Dephasing of Local Vibrations in a Planar Lattice of Adsorbed Molecules
V. M. Rozenbaum, I. V. Kuzmenko

TL;DR
This paper models how low-frequency vibrations in a molecular lattice cause dephasing of high-frequency local vibrations, revealing that lateral interactions can narrow spectral lines, aligning with experimental observations.
Contribution
It introduces a Green's function approach to describe dephasing in a lattice of adsorbed molecules, accounting for anharmonic coupling and resonance effects.
Findings
Lateral interactions can significantly narrow high-frequency spectral lines.
Spectral line positions and widths depend on dispersion laws and mode lifetimes.
The model's predictions are consistent with experimental data.
Abstract
We investigate anharmonically coupled high- and low-frequency excitations in a planar lattice of adsorbed molecules interacting with phonons of a crystal.
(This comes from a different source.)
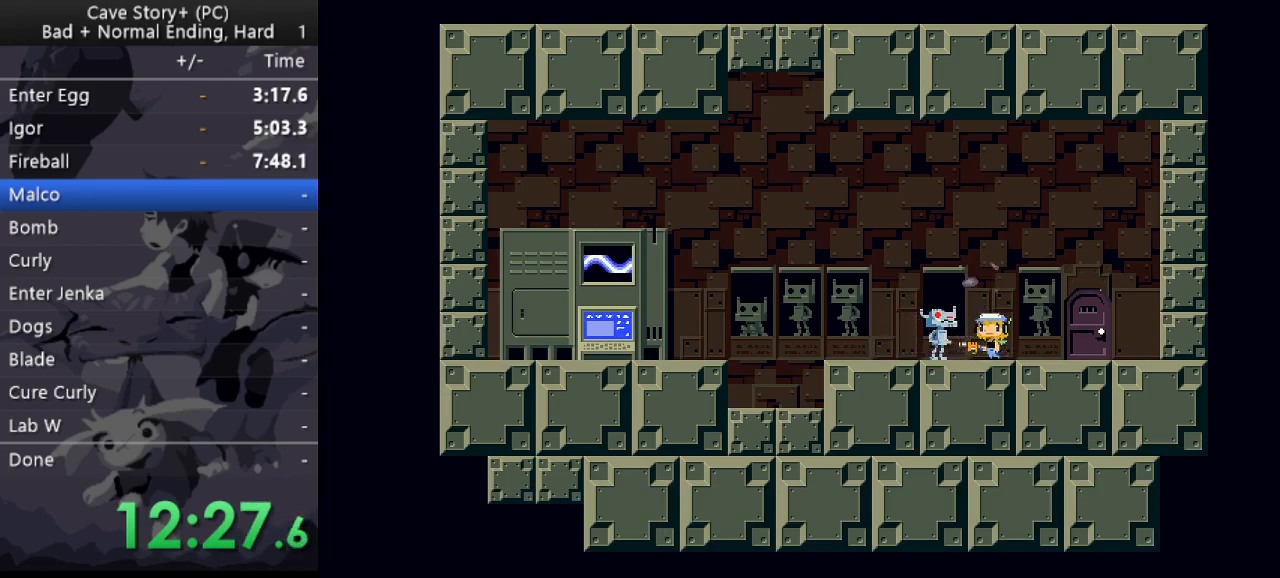
{"keys": ["z"], "events": [[50, "x", "up"], [100, "x", "down"], [183, "x", "up"], [233, "x", "down"], [233, "z", "up"], [333, "x", "up"], [333, "z", "down"], [383, "x", "down"], [383, "z", "up"], [467, "x", "up"], [467, "z", "down"]]}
Dephasing of high-frequency local vibrations by low-frequency resonance modes is described in terms of temperature Green's function. The equations obtained are solved, first, with a small ratio of the anharmonic coupling coefficient for high- and low-frequency modes to the resonance width, and second, in the low-temperature limit. High-frequency spectral line positions and widths depend on dispersion laws and resonance mode lifetimes. It is shown that lateral interactions of low-frequency modes of adsorbed molecules can lead to a significant narrowing of high-frequency spectral lines, which is consistent with experimental data.